— start DATA SUPPLIED —
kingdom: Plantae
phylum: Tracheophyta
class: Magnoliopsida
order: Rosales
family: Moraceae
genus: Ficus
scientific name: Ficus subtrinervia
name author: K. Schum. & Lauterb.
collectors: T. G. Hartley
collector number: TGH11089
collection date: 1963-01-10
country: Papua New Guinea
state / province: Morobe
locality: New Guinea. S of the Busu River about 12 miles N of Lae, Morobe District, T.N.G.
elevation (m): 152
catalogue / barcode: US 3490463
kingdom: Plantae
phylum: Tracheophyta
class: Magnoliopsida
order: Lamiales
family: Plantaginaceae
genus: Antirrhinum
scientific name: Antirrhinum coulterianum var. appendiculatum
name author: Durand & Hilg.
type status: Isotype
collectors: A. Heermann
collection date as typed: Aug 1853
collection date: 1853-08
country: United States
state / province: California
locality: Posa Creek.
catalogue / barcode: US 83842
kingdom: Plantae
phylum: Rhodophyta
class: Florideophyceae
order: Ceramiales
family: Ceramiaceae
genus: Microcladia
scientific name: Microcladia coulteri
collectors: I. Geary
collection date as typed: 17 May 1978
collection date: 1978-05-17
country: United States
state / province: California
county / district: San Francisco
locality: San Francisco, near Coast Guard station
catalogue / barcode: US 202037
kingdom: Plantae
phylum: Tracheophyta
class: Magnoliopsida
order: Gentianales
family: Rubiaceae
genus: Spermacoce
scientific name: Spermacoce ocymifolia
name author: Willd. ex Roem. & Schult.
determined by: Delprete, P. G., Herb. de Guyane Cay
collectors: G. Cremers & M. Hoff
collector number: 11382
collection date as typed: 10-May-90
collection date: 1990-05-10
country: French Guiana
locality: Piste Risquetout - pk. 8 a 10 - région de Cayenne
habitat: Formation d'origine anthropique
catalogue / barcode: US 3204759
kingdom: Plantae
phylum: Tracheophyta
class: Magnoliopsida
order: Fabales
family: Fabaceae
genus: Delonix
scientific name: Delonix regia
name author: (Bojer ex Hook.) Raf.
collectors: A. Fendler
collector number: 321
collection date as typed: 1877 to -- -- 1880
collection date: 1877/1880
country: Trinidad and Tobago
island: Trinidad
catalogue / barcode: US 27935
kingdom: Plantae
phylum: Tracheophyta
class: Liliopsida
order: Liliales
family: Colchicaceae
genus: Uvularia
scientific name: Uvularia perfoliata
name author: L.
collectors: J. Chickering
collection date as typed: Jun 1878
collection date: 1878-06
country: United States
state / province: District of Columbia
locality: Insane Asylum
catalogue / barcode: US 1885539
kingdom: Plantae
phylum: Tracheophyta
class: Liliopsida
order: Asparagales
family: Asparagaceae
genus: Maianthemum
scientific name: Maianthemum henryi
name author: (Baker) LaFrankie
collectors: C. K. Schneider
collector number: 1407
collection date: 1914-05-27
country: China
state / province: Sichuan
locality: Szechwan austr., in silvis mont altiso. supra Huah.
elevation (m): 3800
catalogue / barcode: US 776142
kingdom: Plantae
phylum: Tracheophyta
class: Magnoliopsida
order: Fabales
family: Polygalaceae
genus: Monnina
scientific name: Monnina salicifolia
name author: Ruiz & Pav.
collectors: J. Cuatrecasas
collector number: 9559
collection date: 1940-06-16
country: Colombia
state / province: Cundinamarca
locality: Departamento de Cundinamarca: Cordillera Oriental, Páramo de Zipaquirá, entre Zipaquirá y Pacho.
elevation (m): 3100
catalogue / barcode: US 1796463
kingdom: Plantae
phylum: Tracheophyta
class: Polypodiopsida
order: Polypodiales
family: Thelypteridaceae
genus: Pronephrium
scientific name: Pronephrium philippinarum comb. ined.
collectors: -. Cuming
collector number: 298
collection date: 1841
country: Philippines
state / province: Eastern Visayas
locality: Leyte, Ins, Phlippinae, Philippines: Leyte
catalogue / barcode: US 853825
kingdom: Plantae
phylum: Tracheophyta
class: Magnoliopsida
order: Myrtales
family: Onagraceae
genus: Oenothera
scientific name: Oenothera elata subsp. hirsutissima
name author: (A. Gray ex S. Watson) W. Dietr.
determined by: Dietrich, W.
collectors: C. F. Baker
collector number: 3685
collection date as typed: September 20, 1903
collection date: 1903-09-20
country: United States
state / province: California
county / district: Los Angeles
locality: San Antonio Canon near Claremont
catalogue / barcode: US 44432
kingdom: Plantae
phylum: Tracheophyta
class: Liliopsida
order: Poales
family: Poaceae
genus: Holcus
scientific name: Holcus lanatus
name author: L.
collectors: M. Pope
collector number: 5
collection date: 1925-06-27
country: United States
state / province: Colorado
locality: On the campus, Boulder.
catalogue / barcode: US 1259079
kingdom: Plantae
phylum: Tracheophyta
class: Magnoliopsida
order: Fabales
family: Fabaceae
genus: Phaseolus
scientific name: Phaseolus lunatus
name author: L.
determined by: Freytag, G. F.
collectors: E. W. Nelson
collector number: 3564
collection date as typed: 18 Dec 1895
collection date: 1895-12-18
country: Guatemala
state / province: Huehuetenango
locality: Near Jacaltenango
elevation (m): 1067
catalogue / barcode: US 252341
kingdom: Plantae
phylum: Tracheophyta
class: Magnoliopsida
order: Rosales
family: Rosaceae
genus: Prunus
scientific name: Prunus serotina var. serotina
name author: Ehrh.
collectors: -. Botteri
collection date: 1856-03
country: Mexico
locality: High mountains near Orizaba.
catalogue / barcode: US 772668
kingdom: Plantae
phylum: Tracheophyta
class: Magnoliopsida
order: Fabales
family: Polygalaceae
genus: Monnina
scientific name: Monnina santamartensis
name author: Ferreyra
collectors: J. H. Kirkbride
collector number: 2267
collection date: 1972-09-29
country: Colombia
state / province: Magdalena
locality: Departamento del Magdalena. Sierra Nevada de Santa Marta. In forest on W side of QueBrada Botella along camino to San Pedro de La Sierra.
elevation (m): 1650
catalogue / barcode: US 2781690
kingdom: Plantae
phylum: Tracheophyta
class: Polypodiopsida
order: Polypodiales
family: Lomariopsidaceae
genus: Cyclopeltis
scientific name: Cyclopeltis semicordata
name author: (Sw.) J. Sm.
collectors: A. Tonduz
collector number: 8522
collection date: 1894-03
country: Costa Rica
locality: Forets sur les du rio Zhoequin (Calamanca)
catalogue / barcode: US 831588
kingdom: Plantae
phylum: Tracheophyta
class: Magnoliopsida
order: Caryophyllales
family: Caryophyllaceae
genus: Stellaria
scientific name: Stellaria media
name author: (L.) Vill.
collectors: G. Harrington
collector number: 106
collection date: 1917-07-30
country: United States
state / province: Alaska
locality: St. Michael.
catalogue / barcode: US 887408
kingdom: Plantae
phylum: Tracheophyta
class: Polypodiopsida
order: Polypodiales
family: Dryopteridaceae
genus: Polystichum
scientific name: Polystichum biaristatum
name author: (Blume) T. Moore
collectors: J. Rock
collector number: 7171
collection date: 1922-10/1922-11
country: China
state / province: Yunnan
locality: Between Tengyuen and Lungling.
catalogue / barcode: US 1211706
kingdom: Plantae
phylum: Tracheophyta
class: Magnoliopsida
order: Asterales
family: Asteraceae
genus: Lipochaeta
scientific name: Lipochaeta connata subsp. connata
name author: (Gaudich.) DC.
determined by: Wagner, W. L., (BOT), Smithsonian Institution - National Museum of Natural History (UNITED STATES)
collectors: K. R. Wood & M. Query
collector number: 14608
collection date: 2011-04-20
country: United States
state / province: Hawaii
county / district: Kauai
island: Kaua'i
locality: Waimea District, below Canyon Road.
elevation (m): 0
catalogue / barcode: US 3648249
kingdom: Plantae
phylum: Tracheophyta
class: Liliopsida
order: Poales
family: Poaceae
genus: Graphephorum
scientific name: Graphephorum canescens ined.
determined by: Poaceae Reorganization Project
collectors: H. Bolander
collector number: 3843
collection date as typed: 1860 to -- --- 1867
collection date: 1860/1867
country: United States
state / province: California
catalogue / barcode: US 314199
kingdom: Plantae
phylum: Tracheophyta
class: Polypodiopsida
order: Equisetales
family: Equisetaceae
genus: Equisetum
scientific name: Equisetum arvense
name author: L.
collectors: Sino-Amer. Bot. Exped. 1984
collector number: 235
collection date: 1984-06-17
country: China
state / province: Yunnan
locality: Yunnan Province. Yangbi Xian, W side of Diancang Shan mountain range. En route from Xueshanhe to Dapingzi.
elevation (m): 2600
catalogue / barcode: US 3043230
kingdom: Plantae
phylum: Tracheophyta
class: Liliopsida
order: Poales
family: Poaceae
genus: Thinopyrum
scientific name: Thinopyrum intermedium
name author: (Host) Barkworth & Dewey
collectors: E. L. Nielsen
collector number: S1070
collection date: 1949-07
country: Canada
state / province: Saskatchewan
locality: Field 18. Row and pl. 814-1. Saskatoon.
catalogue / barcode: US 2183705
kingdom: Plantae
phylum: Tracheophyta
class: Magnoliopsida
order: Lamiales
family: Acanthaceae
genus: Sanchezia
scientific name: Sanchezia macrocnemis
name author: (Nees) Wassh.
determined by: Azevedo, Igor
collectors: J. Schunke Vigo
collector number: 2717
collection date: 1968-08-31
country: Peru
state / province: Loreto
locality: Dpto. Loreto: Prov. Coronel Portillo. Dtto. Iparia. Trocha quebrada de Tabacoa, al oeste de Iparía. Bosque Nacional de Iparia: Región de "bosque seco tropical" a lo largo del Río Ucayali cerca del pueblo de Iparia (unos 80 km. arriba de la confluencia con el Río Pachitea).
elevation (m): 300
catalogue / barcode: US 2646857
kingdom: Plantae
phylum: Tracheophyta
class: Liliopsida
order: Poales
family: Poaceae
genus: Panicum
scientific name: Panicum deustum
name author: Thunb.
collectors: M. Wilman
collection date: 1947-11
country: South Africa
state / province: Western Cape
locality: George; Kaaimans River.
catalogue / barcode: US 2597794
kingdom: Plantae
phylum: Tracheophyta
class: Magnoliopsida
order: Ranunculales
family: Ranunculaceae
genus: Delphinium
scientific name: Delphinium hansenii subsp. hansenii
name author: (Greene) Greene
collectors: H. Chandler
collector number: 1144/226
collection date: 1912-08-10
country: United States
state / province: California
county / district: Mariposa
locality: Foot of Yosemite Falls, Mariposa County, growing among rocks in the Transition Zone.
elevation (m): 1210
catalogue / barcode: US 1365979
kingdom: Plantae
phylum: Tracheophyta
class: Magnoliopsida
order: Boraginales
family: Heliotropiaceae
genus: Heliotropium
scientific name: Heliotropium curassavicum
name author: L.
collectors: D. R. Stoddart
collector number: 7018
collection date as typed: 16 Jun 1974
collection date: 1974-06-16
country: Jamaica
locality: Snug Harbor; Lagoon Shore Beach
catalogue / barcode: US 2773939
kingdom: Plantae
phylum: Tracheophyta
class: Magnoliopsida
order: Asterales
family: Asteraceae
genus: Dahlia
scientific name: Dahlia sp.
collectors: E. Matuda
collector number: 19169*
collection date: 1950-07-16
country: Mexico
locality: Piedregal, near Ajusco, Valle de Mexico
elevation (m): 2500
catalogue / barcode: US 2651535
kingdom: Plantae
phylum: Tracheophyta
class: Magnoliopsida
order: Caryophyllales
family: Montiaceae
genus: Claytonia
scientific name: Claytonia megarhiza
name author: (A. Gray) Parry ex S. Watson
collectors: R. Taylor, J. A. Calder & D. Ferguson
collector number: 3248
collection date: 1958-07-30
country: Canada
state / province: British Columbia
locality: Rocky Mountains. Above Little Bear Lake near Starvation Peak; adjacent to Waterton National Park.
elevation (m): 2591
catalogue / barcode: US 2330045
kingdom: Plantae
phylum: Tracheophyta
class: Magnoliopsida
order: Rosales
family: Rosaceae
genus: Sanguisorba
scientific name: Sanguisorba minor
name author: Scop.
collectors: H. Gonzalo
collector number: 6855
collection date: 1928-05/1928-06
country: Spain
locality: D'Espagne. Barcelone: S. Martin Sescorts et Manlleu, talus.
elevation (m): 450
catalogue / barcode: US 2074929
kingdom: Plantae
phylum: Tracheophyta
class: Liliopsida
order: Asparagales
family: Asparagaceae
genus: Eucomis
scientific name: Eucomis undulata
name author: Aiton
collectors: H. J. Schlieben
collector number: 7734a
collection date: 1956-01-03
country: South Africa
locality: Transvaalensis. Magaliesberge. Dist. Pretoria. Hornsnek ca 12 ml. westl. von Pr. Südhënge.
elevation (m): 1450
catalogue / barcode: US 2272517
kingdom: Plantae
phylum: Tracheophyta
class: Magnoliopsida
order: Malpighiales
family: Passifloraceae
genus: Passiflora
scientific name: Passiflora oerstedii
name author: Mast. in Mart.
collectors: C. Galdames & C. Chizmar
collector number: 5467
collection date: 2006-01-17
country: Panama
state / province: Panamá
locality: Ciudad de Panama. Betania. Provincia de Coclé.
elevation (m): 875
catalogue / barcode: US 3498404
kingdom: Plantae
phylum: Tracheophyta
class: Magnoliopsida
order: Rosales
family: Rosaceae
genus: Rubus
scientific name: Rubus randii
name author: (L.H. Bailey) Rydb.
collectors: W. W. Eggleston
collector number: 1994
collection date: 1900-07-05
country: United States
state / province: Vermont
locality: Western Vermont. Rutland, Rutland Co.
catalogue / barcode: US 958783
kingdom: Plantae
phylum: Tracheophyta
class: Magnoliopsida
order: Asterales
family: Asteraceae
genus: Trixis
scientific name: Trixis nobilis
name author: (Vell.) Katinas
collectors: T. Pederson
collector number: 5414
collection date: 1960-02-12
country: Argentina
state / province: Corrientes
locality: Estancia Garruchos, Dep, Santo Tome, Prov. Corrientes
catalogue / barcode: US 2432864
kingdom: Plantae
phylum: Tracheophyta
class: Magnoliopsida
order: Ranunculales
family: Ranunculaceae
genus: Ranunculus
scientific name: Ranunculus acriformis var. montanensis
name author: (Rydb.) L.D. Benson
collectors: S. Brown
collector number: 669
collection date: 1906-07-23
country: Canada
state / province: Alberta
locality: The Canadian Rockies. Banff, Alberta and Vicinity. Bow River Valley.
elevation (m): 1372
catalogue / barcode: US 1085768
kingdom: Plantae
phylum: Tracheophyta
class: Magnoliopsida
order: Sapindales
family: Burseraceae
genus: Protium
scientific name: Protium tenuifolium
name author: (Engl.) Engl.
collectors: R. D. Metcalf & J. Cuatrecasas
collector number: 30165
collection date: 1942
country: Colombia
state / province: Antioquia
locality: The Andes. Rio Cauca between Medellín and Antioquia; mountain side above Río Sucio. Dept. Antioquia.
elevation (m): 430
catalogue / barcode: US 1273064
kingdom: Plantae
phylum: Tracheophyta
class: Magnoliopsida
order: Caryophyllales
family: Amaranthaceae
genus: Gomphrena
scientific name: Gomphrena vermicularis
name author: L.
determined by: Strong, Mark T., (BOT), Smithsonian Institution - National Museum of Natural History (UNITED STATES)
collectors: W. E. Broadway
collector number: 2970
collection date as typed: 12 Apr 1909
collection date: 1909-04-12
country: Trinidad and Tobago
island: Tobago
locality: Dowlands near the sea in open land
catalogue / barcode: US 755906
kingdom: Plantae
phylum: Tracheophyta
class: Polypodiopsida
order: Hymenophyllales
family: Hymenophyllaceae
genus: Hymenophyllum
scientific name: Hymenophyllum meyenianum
— end DATA SUPPLIED —
- [WHAT IS NEEDED]:
Output the rows from the first line through the line containing "collector number: TGH11089", both included, as a numbered list without blank lines.

- [RESULT OF THE TASK]:
1. kingdom: Plantae
2. phylum: Tracheophyta
3. class: Magnoliopsida
4. order: Rosales
5. family: Moraceae
6. genus: Ficus
7. scientific name: Ficus subtrinervia
8. name author: K. Schum. & Lauterb.
9. collectors: T. G. Hartley
10. collector number: TGH11089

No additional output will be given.